Data provided →
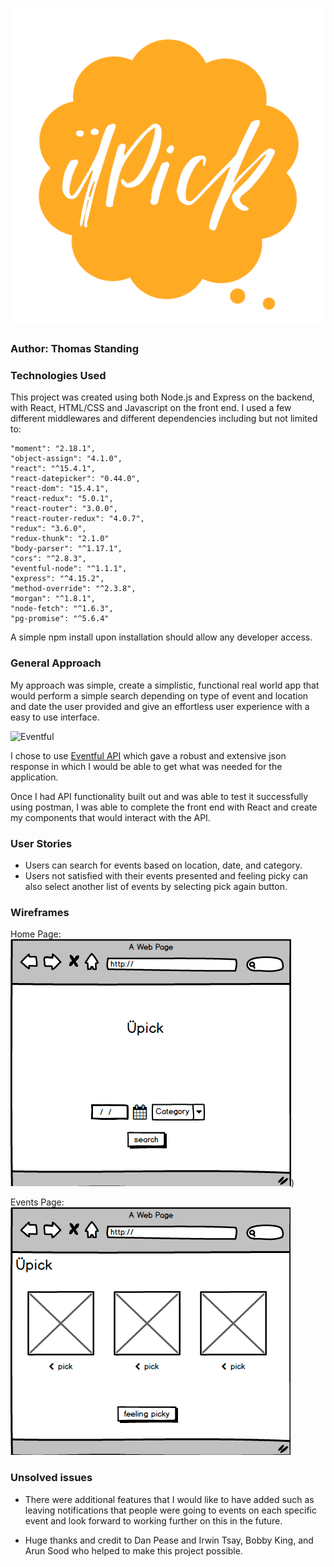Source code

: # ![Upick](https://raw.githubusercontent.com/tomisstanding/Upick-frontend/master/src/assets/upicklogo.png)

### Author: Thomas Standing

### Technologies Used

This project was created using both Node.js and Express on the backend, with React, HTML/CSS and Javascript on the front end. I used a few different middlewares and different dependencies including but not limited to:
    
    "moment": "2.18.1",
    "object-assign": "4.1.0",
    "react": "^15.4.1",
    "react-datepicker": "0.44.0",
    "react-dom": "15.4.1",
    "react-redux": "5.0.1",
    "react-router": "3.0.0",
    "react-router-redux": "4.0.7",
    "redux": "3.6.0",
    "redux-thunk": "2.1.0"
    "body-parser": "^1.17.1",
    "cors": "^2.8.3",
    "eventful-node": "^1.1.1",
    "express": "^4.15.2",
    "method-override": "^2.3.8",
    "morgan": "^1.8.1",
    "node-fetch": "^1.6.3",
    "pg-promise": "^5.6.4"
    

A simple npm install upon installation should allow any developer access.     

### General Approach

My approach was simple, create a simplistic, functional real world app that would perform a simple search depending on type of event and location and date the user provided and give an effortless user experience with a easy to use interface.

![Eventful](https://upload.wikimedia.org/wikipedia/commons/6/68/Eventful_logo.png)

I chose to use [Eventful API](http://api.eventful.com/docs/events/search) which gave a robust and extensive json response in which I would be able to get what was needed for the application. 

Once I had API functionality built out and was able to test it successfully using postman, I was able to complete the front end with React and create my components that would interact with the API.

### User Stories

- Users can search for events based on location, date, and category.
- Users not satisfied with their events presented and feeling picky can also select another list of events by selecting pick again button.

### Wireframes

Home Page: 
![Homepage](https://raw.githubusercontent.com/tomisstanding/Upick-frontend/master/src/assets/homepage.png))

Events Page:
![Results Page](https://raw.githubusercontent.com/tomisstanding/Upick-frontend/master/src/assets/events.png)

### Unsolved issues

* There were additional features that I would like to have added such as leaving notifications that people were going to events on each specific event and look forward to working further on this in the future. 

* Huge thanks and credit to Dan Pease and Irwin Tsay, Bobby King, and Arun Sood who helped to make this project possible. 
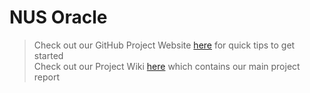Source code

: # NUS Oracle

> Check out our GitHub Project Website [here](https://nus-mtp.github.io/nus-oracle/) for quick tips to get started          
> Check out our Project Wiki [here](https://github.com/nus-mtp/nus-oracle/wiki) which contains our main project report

What to work on →
All lines from the one containing "in the future." through the end of the data are to be written out exactly, with nothing added; skip the pictures.

Response →
* There were additional features that I would like to have added such as leaving notifications that people were going to events on each specific event and look forward to working further on this in the future. 

* Huge thanks and credit to Dan Pease and Irwin Tsay, Bobby King, and Arun Sood who helped to make this project possible. 
Source code

: # NUS Oracle

> Check out our GitHub Project Website [here](https://nus-mtp.github.io/nus-oracle/) for quick tips to get started          
> Check out our Project Wiki [here](https://github.com/nus-mtp/nus-oracle/wiki) which contains our main project report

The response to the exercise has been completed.